Esto es, precisamente, lo que conmemoramos los cristianos en la Semana Santa; el misterio infinito de Dios Todopoderoso, «creador de lo visible y de lo invisible», según proclamó en el credo el Concilio de Nicea que, en un gesto de amor imposible de medir, entrega a su «hijo unigénito» al dolor y a la muerte para lograr con ello una futura ciudad de «Dios con los hombres», esto es, el Reino de los Cielos, que ya no puede entenderse sin la presencia de los hombres.

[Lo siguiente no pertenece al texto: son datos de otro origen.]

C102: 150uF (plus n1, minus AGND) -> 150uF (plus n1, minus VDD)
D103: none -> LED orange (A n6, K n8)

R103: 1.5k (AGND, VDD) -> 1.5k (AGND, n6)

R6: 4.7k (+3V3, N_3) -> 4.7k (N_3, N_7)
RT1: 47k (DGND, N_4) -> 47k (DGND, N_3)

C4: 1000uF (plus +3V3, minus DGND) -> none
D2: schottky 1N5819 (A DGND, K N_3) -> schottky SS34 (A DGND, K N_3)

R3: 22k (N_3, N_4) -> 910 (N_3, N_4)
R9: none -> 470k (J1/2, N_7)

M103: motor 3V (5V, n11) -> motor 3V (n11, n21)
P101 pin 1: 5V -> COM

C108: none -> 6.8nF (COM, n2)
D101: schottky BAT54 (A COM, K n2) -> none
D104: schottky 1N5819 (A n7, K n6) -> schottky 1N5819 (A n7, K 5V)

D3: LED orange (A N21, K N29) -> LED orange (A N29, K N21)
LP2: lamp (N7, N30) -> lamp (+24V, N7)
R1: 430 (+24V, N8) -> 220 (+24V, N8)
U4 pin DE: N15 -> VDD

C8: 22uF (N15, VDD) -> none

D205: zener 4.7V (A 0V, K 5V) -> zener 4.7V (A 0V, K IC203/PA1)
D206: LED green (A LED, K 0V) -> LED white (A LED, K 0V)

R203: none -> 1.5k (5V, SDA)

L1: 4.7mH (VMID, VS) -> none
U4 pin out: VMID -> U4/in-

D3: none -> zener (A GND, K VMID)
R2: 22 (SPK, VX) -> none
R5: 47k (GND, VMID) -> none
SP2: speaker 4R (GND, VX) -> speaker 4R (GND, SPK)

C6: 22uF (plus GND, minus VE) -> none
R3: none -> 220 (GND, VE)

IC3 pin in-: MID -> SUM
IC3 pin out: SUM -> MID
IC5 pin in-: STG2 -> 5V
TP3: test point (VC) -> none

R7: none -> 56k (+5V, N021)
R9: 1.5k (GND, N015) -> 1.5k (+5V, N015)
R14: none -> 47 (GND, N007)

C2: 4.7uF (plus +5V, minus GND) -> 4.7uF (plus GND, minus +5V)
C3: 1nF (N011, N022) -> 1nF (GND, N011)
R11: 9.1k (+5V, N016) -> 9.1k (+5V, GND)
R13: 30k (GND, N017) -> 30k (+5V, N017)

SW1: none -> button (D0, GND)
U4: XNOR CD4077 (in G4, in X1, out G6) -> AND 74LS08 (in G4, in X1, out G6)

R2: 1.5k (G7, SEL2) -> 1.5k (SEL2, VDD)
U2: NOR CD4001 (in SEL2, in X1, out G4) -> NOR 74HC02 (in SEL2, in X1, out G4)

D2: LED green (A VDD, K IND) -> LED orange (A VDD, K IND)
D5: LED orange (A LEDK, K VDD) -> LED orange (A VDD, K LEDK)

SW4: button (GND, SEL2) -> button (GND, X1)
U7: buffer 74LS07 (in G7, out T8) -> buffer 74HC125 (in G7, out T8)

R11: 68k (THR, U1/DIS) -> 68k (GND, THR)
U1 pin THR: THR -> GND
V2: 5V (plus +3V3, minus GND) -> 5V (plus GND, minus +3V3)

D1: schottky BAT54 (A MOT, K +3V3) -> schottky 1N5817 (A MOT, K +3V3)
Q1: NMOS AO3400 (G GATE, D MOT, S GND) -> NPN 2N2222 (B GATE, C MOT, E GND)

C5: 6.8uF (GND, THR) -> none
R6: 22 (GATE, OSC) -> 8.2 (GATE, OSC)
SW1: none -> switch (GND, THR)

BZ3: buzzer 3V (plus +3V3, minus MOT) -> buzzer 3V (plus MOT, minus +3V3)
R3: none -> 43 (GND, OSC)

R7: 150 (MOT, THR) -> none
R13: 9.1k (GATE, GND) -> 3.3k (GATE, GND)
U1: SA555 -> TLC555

Para hacer efectiva la redención, todos los teólogos están conformes en que hubiera bastado el más mínimo de los sacrificios de Jesús, pero otro misterio es que se sometió a todos los males que puede sufrir un ser humano; la traición del amigo, Judas Iscariote, el abandono de otros, empezando por Pedro, que le negó por miedo, la injusticia del pueblo, «¡crucifícale!», que le había vitoreado pocos días antes, la indiferencia del poder constituido de la Roma imperial, que abandona el derecho del que era paladín, para consentir la arbitrariedad del Sanedrín, en el que solo dos mantuvieron la verdad y la justicia, José de Arimatea y Nicodemo; después, la brutalidad extrema del castigo corporal, la burla de la soldadesca, la ejecución lenta y dolorosa de la crucifixión, que llevan a Jesús a gritar al Padre «¡Dios mío, Dios mío, por qué me has abandonado!».
Los cristianos españoles y realmente todos, sin excepción, tenemos la suerte de que la imaginería religiosa de nuestro país representa de manera viva y entendible las escenas de la Pasión de Jesucristo en los pasos procesionales de nuestra Semana Santa, haciendo llegar el mensaje a cuantos quieran mirar, que son muchos y que llega hasta a los que, careciendo de fe o teniéndola disminuida, admiran el arte y la tradición y, sin saberlo, pueden estar inclinándose hacia esa recuperación de la fe, que es el regalo de Dios.
Ahora bien, el horror de la Pasión, todo el dolor que lleva consigo, desde el Jueves Santo hasta después de la hora nona del Viernes Santo, que describe Mateo en su Evangelio, con crudeza inspiradora de una música genial, la de Juan Sebastián Bach, el silencio del Sábado Santo, cuando las almas de los seres humanos que desde la creación esperaban la redención, la reciben en ese «descendió a los infiernos» del mismo Jesús, del que nos habla el credo, no podían quedar sin una coronación del misterio de la salvación y esto es lo que se produce en la madrugada del primer día de la semana que, desde entonces, se llamará «día del Señor», la resurrección, que es el destino del hombre y que Jesús anticipa en el espacio-tiempo, en ese primer domingo forjador de la esperanza.